Difference between class and struct:
class has private access level, struct has public access
level; class can be used to declare template parameter, struct

The word class has two meanings: it is a keyword (which can be
used to declare a template type parameter, in which case it is
synonymous with typename), but the standard also talks about
class types. I suspect that this is often a source of
confusion---a class type can be declared with any of the
keywords class, struct or union (but there are a number of
constraints regarding the use of union).

When you serialize (dump) a class into a file, the content
will be the internal representation of a class (including any
v-table, padding bytes, etc.).

Serializing is *not* dumping.

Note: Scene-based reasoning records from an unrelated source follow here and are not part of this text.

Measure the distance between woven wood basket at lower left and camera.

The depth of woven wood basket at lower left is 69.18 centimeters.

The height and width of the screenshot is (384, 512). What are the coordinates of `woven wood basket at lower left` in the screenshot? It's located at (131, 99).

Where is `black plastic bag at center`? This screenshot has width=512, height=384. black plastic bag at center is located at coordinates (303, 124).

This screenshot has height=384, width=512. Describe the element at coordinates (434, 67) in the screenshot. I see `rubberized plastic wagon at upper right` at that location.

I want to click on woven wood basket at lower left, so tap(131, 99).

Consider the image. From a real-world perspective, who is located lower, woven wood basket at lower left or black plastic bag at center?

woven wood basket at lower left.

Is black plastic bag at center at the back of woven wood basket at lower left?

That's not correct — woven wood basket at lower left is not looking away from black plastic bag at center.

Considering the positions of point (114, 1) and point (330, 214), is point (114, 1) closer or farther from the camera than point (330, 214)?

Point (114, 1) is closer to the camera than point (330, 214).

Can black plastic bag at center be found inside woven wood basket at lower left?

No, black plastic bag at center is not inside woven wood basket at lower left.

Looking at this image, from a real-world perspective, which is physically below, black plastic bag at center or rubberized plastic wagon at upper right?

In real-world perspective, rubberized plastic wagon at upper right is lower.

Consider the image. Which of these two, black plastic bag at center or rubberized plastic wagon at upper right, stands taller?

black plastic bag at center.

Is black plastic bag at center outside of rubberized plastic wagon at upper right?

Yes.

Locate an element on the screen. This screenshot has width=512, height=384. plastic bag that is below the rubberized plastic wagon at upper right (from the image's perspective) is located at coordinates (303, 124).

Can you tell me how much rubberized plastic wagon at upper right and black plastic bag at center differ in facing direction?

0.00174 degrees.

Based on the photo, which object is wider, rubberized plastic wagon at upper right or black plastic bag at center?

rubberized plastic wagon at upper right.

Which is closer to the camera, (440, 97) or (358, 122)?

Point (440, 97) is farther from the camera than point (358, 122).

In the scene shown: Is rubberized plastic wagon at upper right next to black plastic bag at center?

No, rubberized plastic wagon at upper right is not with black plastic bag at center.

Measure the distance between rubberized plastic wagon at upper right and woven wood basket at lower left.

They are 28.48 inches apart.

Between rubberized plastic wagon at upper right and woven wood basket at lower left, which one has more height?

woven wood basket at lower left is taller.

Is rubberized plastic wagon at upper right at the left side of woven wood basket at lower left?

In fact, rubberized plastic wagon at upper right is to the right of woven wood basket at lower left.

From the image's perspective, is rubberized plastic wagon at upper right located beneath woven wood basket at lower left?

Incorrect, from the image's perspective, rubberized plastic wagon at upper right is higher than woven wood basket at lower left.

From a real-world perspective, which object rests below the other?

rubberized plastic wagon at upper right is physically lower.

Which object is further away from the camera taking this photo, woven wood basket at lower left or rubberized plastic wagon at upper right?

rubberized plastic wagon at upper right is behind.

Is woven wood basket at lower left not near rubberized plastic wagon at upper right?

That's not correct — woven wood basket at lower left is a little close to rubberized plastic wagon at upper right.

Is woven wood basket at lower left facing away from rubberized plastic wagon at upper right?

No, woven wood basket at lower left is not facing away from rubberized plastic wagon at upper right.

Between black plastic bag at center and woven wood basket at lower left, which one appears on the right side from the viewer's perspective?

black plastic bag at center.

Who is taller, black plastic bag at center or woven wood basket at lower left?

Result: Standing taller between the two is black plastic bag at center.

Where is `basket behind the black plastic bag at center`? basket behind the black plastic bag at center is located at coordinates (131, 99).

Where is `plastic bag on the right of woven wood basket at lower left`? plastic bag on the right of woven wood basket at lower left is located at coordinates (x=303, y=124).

Dumping is only valid for a very
small set of types, at least if you want to reread the data
later. (Dumping is usually only done in hex format, for
information purposes.)

Therefore, dumping any class with pointers (including all
classes with virtual members and inheritance, as they have a
hidden pointer at the front) is useless. Deserializing a class
(providing it does not have any pointers) is similar to
serializing a class, you only need to pass the pointer and the
size. Therefore, to deserialize a class, you just need to call

That's only true for a very limited number of cases: character
types, and arrays of character types.`

Here is the criteria for classes which are safe to serialize:

You can serialize any type you want, including all class types,
but it's up to you to write the code to do it.